Gostava de beber. Não chegava a ser um alcoólatra. Um caso para o AA. Longe disso. Mas dizer que bebia apenas socialmente seria uma mentira deslavada e desavergonhada. Gostava de vinho, bebida que, de longe, era a que mais consumia na comparação o vasto espectro acoólico do seu bar particular. Mas, embora o vinho fosse o vinho ser a sua bebida, digamos, do dia a dia, era outra que ele co siderava especial. E por isso mesmo, não lançava mão dela frequentemente. O pináculo entre os espíritos era o Dry Martini.
Não era afeito ao purismo. Tal qual James Bond, preferia a bebida “shaken, not sitrred”. Mas exigia um gin de qualidade e um Nolly Prat, o vermute oficial dos melhores Dry Martinis . Os dois eram integrantes da sua coleção. Destacavam-se toda a vez que olhava para aquelas garrafas agrupadas no seu bar. Como se spotlights imaginários iluminassem as duas garrafas. Notou, ao sair para uma viagem no final de ano, com a mulher, que havia quantidade de gin suficiente para preparar apenas um Dry Martini. Pensou em comprar uma nova, mas acabou deixando para a volta. Recomendou à filha que cuidasse da casa e deixasse tudo em ordem depois da festa de ano novo que a menina daria para os amigos da faculdade.
Voltou da viagem com a decisão de não beber por um mês a partir da primeira segunda feita após a sua chegada, o que seria dali a cinco dias. Não era afeito a este tipo de resolução de ano novo, nem havia sofrido alguma ameaça devido ao consumo de bebidas. Ou seja, não sofrera cagaço algum. Ele apenas decidiu que ia dar um tempo para aquele costume. Um tempo mesmo. Nada daquela enganação de “só beber nos finais de semana”. Simplesmente ia deixar o costume de lado por trinta dias porque assim o queria. Ou talvez, para provar que ele simplesmente podia.
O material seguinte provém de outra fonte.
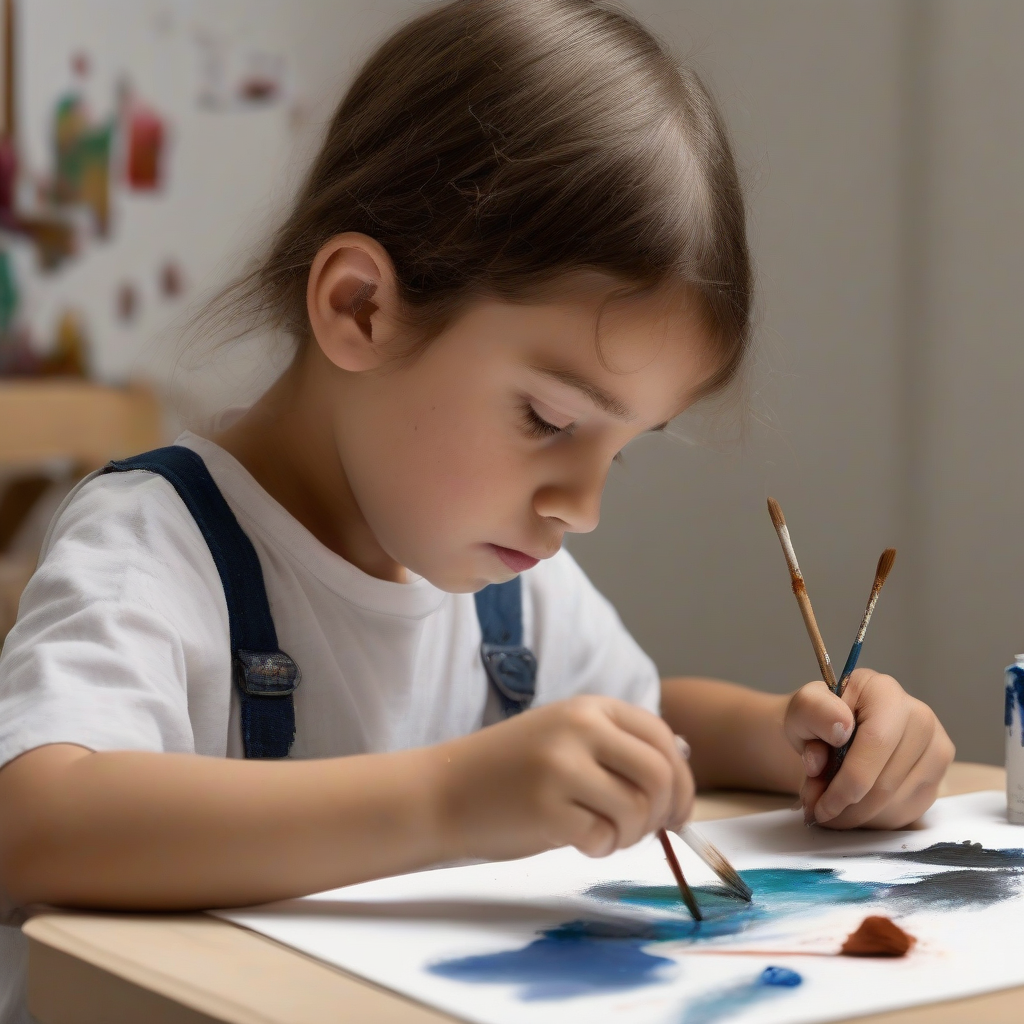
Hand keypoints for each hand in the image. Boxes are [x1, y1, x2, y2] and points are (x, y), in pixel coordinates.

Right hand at [434, 695, 693, 860]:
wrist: (443, 790)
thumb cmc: (510, 771)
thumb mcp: (565, 738)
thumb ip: (615, 747)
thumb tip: (679, 772)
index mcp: (588, 707)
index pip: (661, 737)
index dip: (681, 779)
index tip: (677, 810)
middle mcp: (579, 727)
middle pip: (660, 773)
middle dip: (666, 811)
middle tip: (649, 830)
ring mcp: (562, 765)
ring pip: (637, 810)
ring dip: (630, 835)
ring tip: (603, 834)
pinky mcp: (547, 808)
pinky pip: (603, 838)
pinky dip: (600, 849)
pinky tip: (577, 841)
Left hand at [784, 669, 954, 828]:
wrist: (834, 728)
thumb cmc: (819, 718)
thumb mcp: (803, 707)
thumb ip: (812, 711)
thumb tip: (840, 728)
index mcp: (885, 692)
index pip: (876, 744)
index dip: (848, 783)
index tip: (820, 805)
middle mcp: (920, 718)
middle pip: (887, 782)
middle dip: (847, 807)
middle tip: (818, 812)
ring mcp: (935, 749)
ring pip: (897, 804)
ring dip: (857, 817)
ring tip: (830, 807)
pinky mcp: (937, 777)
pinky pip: (907, 813)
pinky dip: (874, 820)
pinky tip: (852, 809)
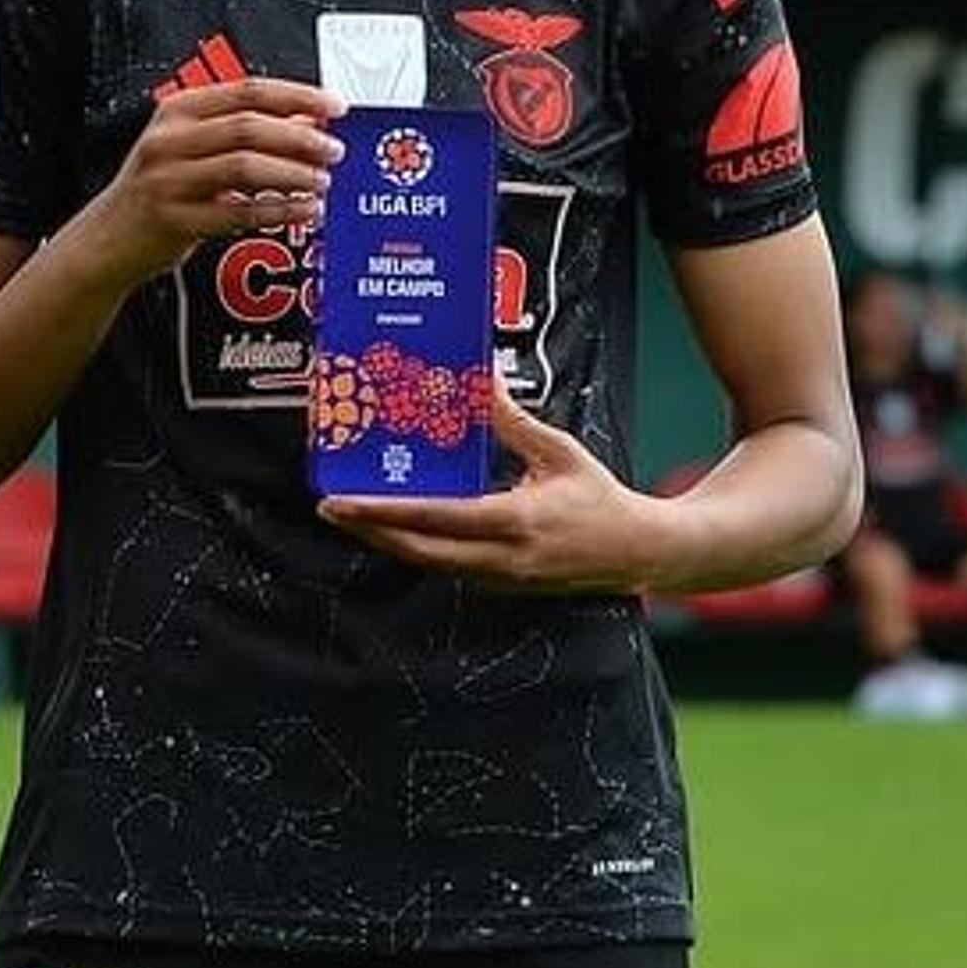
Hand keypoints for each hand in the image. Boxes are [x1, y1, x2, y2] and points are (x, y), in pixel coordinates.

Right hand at [76, 78, 344, 286]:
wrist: (107, 238)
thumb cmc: (159, 189)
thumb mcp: (191, 147)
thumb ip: (242, 131)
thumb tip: (308, 120)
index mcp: (178, 111)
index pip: (248, 91)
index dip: (298, 96)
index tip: (336, 106)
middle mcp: (169, 140)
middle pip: (249, 127)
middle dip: (300, 138)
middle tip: (334, 151)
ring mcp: (168, 180)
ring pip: (245, 168)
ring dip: (292, 174)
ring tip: (322, 182)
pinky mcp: (173, 220)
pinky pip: (238, 213)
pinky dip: (278, 211)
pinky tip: (304, 211)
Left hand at [319, 378, 670, 595]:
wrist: (637, 553)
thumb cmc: (600, 497)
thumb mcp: (558, 452)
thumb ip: (512, 422)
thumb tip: (479, 380)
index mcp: (515, 522)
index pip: (435, 518)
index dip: (383, 511)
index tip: (342, 502)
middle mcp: (502, 559)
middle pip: (418, 551)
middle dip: (369, 530)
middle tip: (329, 508)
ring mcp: (500, 579)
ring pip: (429, 564)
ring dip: (389, 541)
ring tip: (353, 515)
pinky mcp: (502, 587)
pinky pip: (448, 568)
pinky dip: (417, 548)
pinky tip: (396, 528)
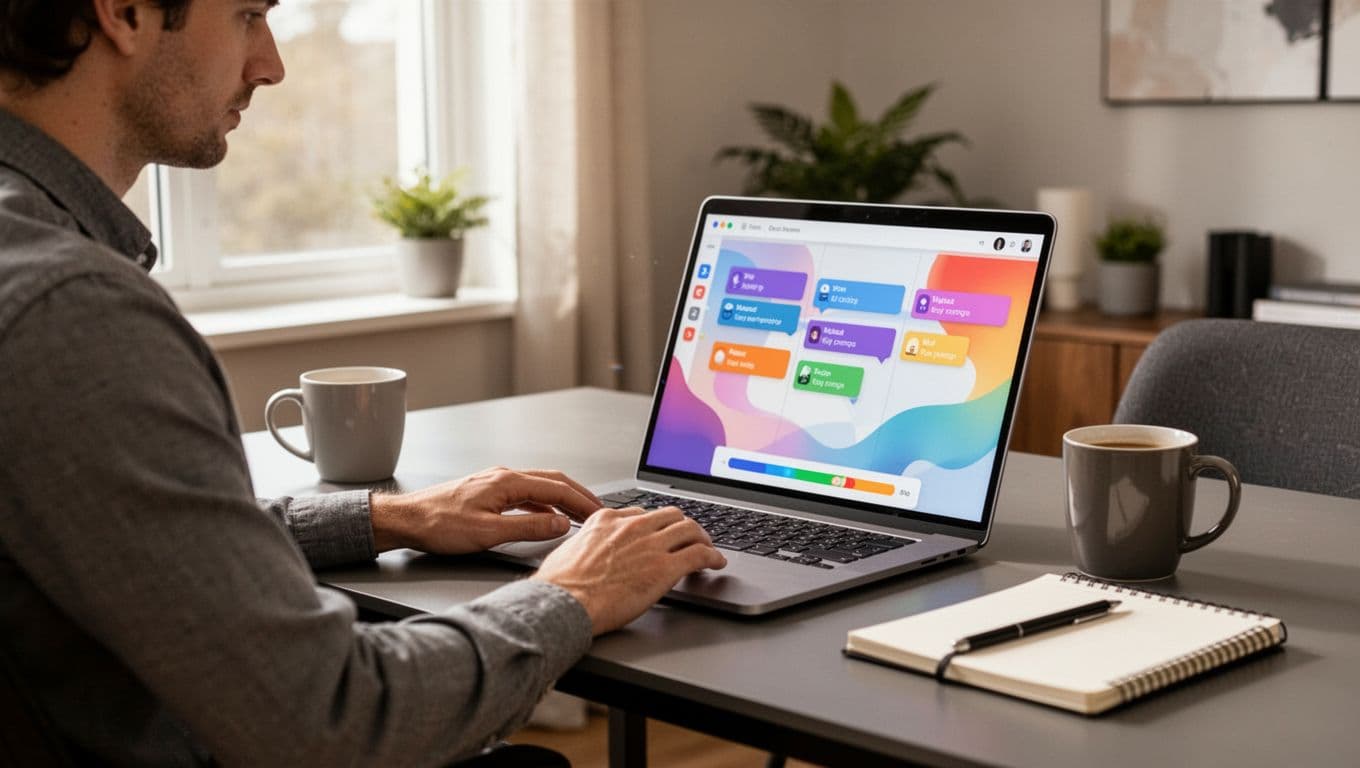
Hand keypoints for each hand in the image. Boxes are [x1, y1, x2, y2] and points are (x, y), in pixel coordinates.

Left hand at [369, 467, 602, 553]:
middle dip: (579, 496)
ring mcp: (495, 483)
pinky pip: (525, 495)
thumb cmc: (439, 524)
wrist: (406, 520)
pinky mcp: (487, 493)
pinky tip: (546, 520)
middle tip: (598, 511)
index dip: (583, 502)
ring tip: (579, 516)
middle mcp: (504, 476)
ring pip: (539, 488)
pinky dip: (544, 506)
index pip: (558, 489)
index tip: (600, 513)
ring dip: (562, 501)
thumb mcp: (488, 533)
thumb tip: (561, 525)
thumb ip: (528, 529)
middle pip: (553, 482)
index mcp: (508, 482)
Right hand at [531, 506, 726, 634]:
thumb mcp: (569, 550)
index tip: (660, 532)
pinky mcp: (665, 567)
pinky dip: (713, 556)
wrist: (563, 602)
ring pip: (690, 530)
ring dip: (703, 538)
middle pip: (671, 515)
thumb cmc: (560, 585)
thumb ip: (588, 543)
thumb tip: (590, 551)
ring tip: (708, 547)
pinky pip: (699, 554)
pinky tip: (717, 562)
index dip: (656, 524)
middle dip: (683, 525)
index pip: (642, 513)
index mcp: (607, 520)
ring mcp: (650, 545)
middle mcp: (632, 527)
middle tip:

Um dia antes da data marcada para a sua interrupção, resolveu despedir-se a caráter. Ora, uma ocasião especial merecia uma bebida especial. O rei dos drinks. Lembrou-se daquele bom gin, cuja garrafa tinha apenas a quantidade exata para um Dry Martini. Seria perfeito. Iria esvaziar a garrafa e nem precisaria comprar outra durante o mês de recesso. Sorveria com prazer, talvez, com um prazer jamais experimentado antes. Cada gole iria descer como uma celebração. Ja sentia o aroma no momento da mistura. O sabor deslizando em sua língua. Pôs a taça para gelar. Esperou o momento. Não existe nada como a expectativa do por vir prazeiroso. Não dizem que o melhor da viagem é a antecipação? Pois é a mais pura verdade.
Meia hora depois a espera havia acabado. Ele tira a taça do compartimento gelado e a vê embaçar. “Que maravilha de visão!”, pensa já com a boca estalando. Dirige-se, então, para o seu carrinho de bebidas. De longe já vislumbra o vermute. Porém, há algo que não está no lugar. Há alguma coisa de estranha na ordenação daquelas garrafas. Um fio gélido percorre a sua espinha. Mais gélido do que a temperatura da taça. Ele não vê o gin. Ele olha. Percorre garrafa por garrafa, mas o gin insiste em não estar lá. Que alma cruel teria roubado o seu último Dry Martini? Teria sido uma ilusão? Um desejo tão ardente que sua mente pregou-lhe uma peça imaginando que ainda havia uma garrafa de gin com um resto remanescente? Não, não. A garrafa estava lá, solene, antes dele viajar para os festejos de final de ano com a esposa.
Subitamente, sente no seu campo de visão um movimento estranho. Alguma coisa chama a sua atenção. Algo está agitado. O ar. As moléculas. Uma agitação quântica. Ele vira a cabeça e nota a filha a lhe olhar de soslaio. Não um soslaio qualquer. O soslaio dos culpados. Um soslaio, soslaio. Puro. Cristalino. Inapelável.
– Cadê o gin que estava aqui ?– Pergunta com a voz quase sumindo.
– Era só um restinho pai.
– O que você quer dizer com isso? Você bebeu?
– Não, o Dorneles. Na festa de final de ano.
Não se decepcionou exatamente porque a filha, ja maior de idade é bom que se frise, tirou-lhe o prazer daquele derradeiro Dry. Lamentou o fato que algum colega de faculdade qualquer, sem o mínimo refino, ter virado a bebida sem ao menos entender toda a solenidade que ela merecia. Aliás, era capaz de ele ter misturado com Coca-Cola. Um sacrilégio dos mais hediondos.